*WHAT TO PRODUCE*: Reproduce the entries that follow exactly, dropping each image.

*LISTED ENTRIES*:
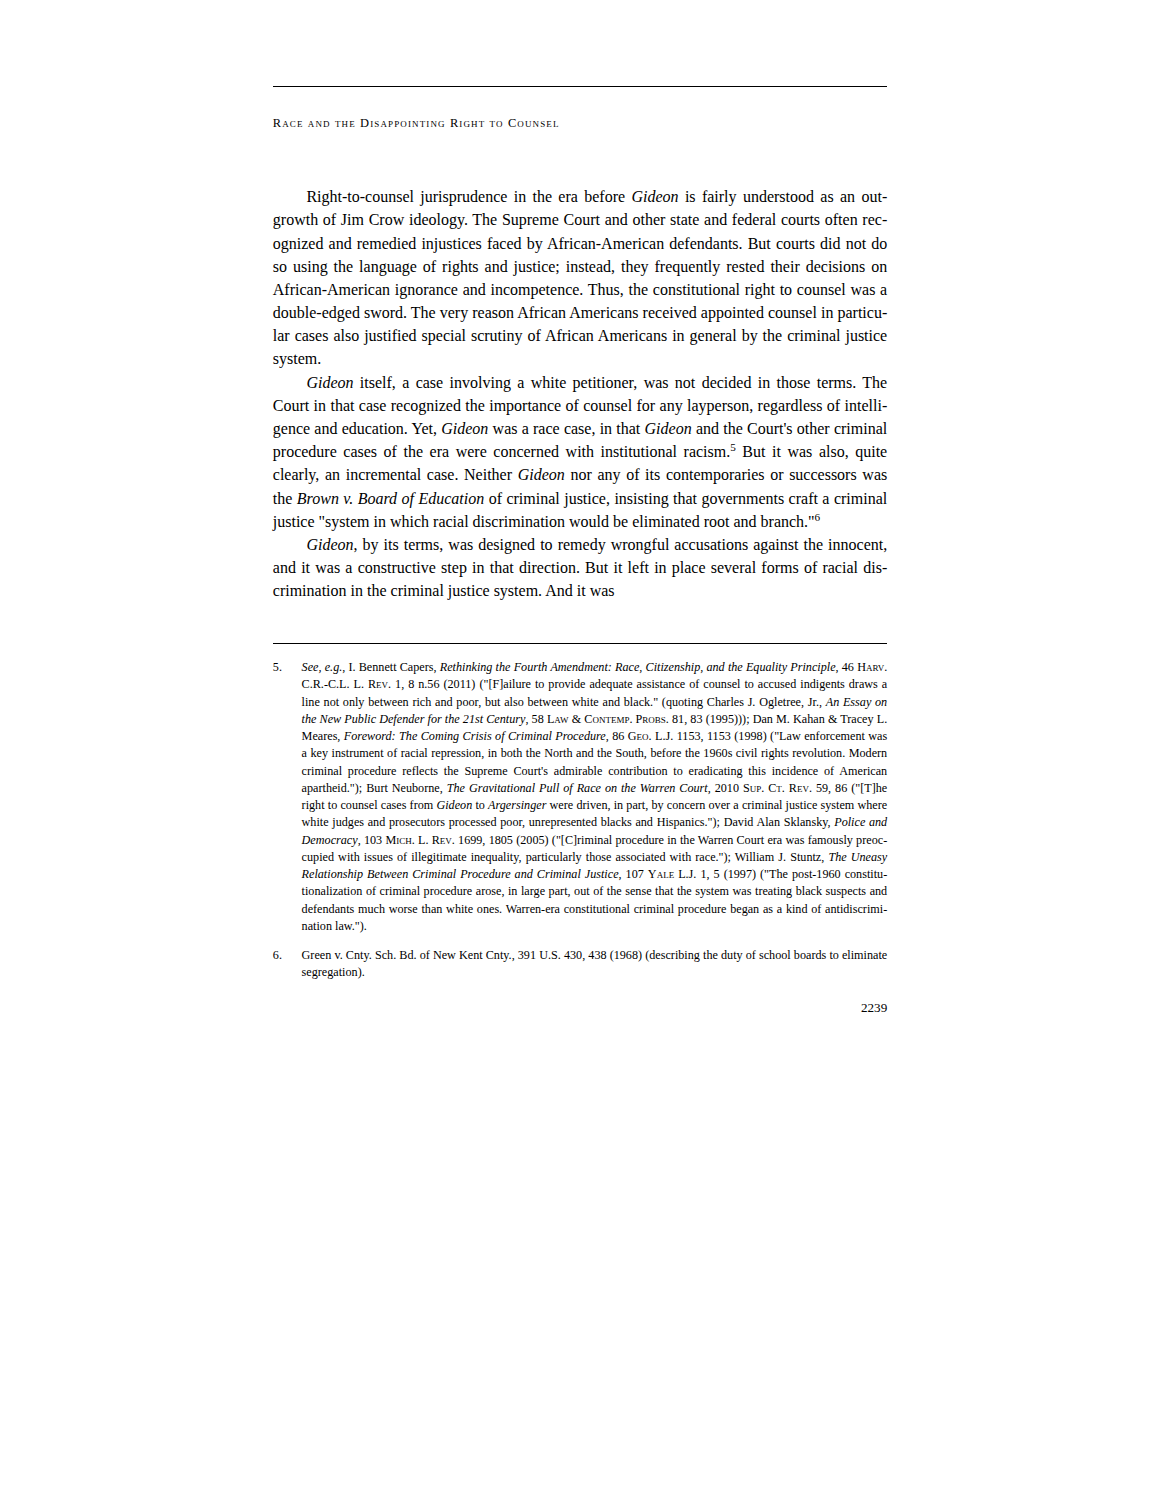Race and the Disappointing Right to Counsel
Right-to-counsel jurisprudence in the era before Gideon is fairly understood as an outgrowth of Jim Crow ideology. The Supreme Court and other state and federal courts often recognized and remedied injustices faced by African-American defendants. But courts did not do so using the language of rights and justice; instead, they frequently rested their decisions on African-American ignorance and incompetence. Thus, the constitutional right to counsel was a double-edged sword. The very reason African Americans received appointed counsel in particular cases also justified special scrutiny of African Americans in general by the criminal justice system.
Gideon itself, a case involving a white petitioner, was not decided in those terms. The Court in that case recognized the importance of counsel for any layperson, regardless of intelligence and education. Yet, Gideon was a race case, in that Gideon and the Court's other criminal procedure cases of the era were concerned with institutional racism.5 But it was also, quite clearly, an incremental case. Neither Gideon nor any of its contemporaries or successors was the Brown v. Board of Education of criminal justice, insisting that governments craft a criminal justice "system in which racial discrimination would be eliminated root and branch."6
Gideon, by its terms, was designed to remedy wrongful accusations against the innocent, and it was a constructive step in that direction. But it left in place several forms of racial discrimination in the criminal justice system. And it was
5. See, e.g., I. Bennett Capers, Rethinking the Fourth Amendment: Race, Citizenship, and the Equality Principle, 46 Harv. C.R.-C.L. L. Rev. 1, 8 n.56 (2011) ("[F]ailure to provide adequate assistance of counsel to accused indigents draws a line not only between rich and poor, but also between white and black." (quoting Charles J. Ogletree, Jr., An Essay on the New Public Defender for the 21st Century, 58 Law & Contemp. Probs. 81, 83 (1995))); Dan M. Kahan & Tracey L. Meares, Foreword: The Coming Crisis of Criminal Procedure, 86 Geo. L.J. 1153, 1153 (1998) ("Law enforcement was a key instrument of racial repression, in both the North and the South, before the 1960s civil rights revolution. Modern criminal procedure reflects the Supreme Court's admirable contribution to eradicating this incidence of American apartheid."); Burt Neuborne, The Gravitational Pull of Race on the Warren Court, 2010 Sup. Ct. Rev. 59, 86 ("[T]he right to counsel cases from Gideon to Argersinger were driven, in part, by concern over a criminal justice system where white judges and prosecutors processed poor, unrepresented blacks and Hispanics."); David Alan Sklansky, Police and Democracy, 103 Mich. L. Rev. 1699, 1805 (2005) ("[C]riminal procedure in the Warren Court era was famously preoccupied with issues of illegitimate inequality, particularly those associated with race."); William J. Stuntz, The Uneasy Relationship Between Criminal Procedure and Criminal Justice, 107 Yale L.J. 1, 5 (1997) ("The post-1960 constitutionalization of criminal procedure arose, in large part, out of the sense that the system was treating black suspects and defendants much worse than white ones. Warren-era constitutional criminal procedure began as a kind of antidiscrimination law.").
6. Green v. Cnty. Sch. Bd. of New Kent Cnty., 391 U.S. 430, 438 (1968) (describing the duty of school boards to eliminate segregation).
2239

*RESULT OF THE TASK*:
Race and the Disappointing Right to Counsel
Right-to-counsel jurisprudence in the era before Gideon is fairly understood as an outgrowth of Jim Crow ideology. The Supreme Court and other state and federal courts often recognized and remedied injustices faced by African-American defendants. But courts did not do so using the language of rights and justice; instead, they frequently rested their decisions on African-American ignorance and incompetence. Thus, the constitutional right to counsel was a double-edged sword. The very reason African Americans received appointed counsel in particular cases also justified special scrutiny of African Americans in general by the criminal justice system.
Gideon itself, a case involving a white petitioner, was not decided in those terms. The Court in that case recognized the importance of counsel for any layperson, regardless of intelligence and education. Yet, Gideon was a race case, in that Gideon and the Court's other criminal procedure cases of the era were concerned with institutional racism.5 But it was also, quite clearly, an incremental case. Neither Gideon nor any of its contemporaries or successors was the Brown v. Board of Education of criminal justice, insisting that governments craft a criminal justice "system in which racial discrimination would be eliminated root and branch."6
Gideon, by its terms, was designed to remedy wrongful accusations against the innocent, and it was a constructive step in that direction. But it left in place several forms of racial discrimination in the criminal justice system. And it was
5. See, e.g., I. Bennett Capers, Rethinking the Fourth Amendment: Race, Citizenship, and the Equality Principle, 46 Harv. C.R.-C.L. L. Rev. 1, 8 n.56 (2011) ("[F]ailure to provide adequate assistance of counsel to accused indigents draws a line not only between rich and poor, but also between white and black." (quoting Charles J. Ogletree, Jr., An Essay on the New Public Defender for the 21st Century, 58 Law & Contemp. Probs. 81, 83 (1995))); Dan M. Kahan & Tracey L. Meares, Foreword: The Coming Crisis of Criminal Procedure, 86 Geo. L.J. 1153, 1153 (1998) ("Law enforcement was a key instrument of racial repression, in both the North and the South, before the 1960s civil rights revolution. Modern criminal procedure reflects the Supreme Court's admirable contribution to eradicating this incidence of American apartheid."); Burt Neuborne, The Gravitational Pull of Race on the Warren Court, 2010 Sup. Ct. Rev. 59, 86 ("[T]he right to counsel cases from Gideon to Argersinger were driven, in part, by concern over a criminal justice system where white judges and prosecutors processed poor, unrepresented blacks and Hispanics."); David Alan Sklansky, Police and Democracy, 103 Mich. L. Rev. 1699, 1805 (2005) ("[C]riminal procedure in the Warren Court era was famously preoccupied with issues of illegitimate inequality, particularly those associated with race."); William J. Stuntz, The Uneasy Relationship Between Criminal Procedure and Criminal Justice, 107 Yale L.J. 1, 5 (1997) ("The post-1960 constitutionalization of criminal procedure arose, in large part, out of the sense that the system was treating black suspects and defendants much worse than white ones. Warren-era constitutional criminal procedure began as a kind of antidiscrimination law.").
6. Green v. Cnty. Sch. Bd. of New Kent Cnty., 391 U.S. 430, 438 (1968) (describing the duty of school boards to eliminate segregation).
2239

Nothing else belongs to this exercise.